Paula Deen: A Lesson in Celebrity Crisis Management

by • June 27, 2013 • Featured, FoodComments (0)1234

I do not feel bad for Paula Deen. The elderly Southern chef may not be the most conventional candidate for the spotlight she’s garnered over the past twenty years, but that should not excuse her from the extreme controversy surrounding the racial remarks she’s admitted to making. Furthermore, her handling of the events following the scandal is laughable at best.

From her self-produced YouTube videos to the crying ordeal on the Today show, Deen has demonstrated what happens when celebrities try to clean up their own messes. Just as Kanye and Kim most likely outsource the less pleasant duties of caring for baby North West, Deen should’ve hired someone else to change the diaper of this scandal. Her outcries for amnesty highlight a fatal flaw of the lack of self-perception that celebrities have.

Celebrities are held to higher standards than the rest of us. This isn’t some new revelation brought upon by the era of 24/7 news and social media either, as Marilyn Monroe and countless other ill-equipped luminaries have discovered over the decades. When you stop to think about it, this isn’t really all that unfair. paula-deen3

Deen gets millions for recipes that many Southern grandmothers could provide for a whole lot less. I don’t begrudge Deen for that either. She is (or was) a marketable personality who could command a large salary for her services. That’s America, baby.

The problem is that Deen wasn’t constantly aware of the fact that with great stardom comes great responsibility. The words of Uncle Ben from Spider-Man aren’t calling her to don a spider onesie, but rather to not let slips of blatant racism reach the press. Just as she made a market for her services, she let that market crumble.
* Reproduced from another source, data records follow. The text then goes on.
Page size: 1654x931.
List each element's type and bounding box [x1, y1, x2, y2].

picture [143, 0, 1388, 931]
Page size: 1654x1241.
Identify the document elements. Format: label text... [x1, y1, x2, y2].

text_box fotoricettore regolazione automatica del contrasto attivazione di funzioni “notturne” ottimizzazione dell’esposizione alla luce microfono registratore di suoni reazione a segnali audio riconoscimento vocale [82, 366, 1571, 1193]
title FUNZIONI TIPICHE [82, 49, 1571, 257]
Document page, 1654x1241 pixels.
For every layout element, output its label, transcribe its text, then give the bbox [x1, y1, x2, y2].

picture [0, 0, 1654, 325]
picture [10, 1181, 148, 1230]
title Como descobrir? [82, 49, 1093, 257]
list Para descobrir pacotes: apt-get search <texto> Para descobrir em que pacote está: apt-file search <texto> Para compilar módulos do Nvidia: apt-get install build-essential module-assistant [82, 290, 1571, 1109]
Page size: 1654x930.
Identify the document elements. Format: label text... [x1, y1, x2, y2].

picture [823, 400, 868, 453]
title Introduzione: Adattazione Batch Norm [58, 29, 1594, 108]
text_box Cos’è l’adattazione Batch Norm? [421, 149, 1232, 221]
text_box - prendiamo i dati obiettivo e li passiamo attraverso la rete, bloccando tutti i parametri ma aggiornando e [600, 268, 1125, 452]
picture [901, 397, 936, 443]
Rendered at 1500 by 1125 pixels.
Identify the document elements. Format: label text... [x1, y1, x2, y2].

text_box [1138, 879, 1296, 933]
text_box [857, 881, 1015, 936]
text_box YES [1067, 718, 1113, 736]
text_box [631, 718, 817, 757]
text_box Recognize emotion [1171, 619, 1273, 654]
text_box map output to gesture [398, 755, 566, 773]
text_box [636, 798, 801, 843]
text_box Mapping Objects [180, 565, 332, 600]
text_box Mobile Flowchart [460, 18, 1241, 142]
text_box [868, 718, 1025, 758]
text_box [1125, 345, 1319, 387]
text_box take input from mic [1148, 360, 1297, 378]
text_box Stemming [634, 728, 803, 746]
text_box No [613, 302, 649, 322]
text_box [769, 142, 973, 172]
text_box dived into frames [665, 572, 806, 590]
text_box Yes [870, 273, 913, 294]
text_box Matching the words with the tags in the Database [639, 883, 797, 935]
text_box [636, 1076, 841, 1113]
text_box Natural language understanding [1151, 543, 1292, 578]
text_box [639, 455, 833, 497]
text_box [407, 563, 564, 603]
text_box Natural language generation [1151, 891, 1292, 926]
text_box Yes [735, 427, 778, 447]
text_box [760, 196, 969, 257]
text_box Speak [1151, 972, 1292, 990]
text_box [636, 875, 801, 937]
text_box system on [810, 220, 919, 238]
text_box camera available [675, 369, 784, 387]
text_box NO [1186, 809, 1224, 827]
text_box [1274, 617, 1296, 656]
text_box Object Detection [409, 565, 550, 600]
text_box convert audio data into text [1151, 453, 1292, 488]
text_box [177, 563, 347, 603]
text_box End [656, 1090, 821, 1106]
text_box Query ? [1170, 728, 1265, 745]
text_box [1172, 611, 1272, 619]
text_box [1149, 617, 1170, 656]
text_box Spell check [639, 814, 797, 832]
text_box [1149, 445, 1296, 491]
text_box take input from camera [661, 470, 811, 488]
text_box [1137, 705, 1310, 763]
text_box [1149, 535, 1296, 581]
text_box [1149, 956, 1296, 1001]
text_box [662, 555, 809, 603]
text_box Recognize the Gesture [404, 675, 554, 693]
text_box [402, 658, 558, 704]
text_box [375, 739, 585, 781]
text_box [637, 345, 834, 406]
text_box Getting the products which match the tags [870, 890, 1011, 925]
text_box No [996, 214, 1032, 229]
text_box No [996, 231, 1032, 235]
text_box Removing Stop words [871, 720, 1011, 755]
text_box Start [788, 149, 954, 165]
Deen’s efforts to ask for pity from Americans who maybe went on a similar racist diatribe while planning his or her Southern wedding is irrelevant. Most of us don’t have contracts with Wal-Mart. If a similar instance happened to me, I could at least rest easy knowing that I don’t have to cry on national television to save my show on the Food Network. Deen’s pleas are appropriate to a room full of celebrities, but we the American people are not her constituencies.

What Deen wants is to have her cake and eat it too. She can’t tell her audience to listen only when instructed to add four sticks of butter to the cheesecake and not when she’s dreaming of planning her Southern wedding in pre-Civil War Georgia. You know what I say to the notion that celebrities are held to higher standards? Good! They’re entertainers, and racism is not entertaining.

The only positive to come out of this is to show that the American public has no tolerance for this kind of nonsense. It’s sad that in the year 2013, we’re still dealing with racial problems. The companies that dropped Deen should be rewarded for showing that this is not tolerated.

I believe in redemption. Deen’s books are still selling like crazy, so there’s clearly still a market for her services. Maybe someday her time-out will be over and she can come back to the Food Network. But not today.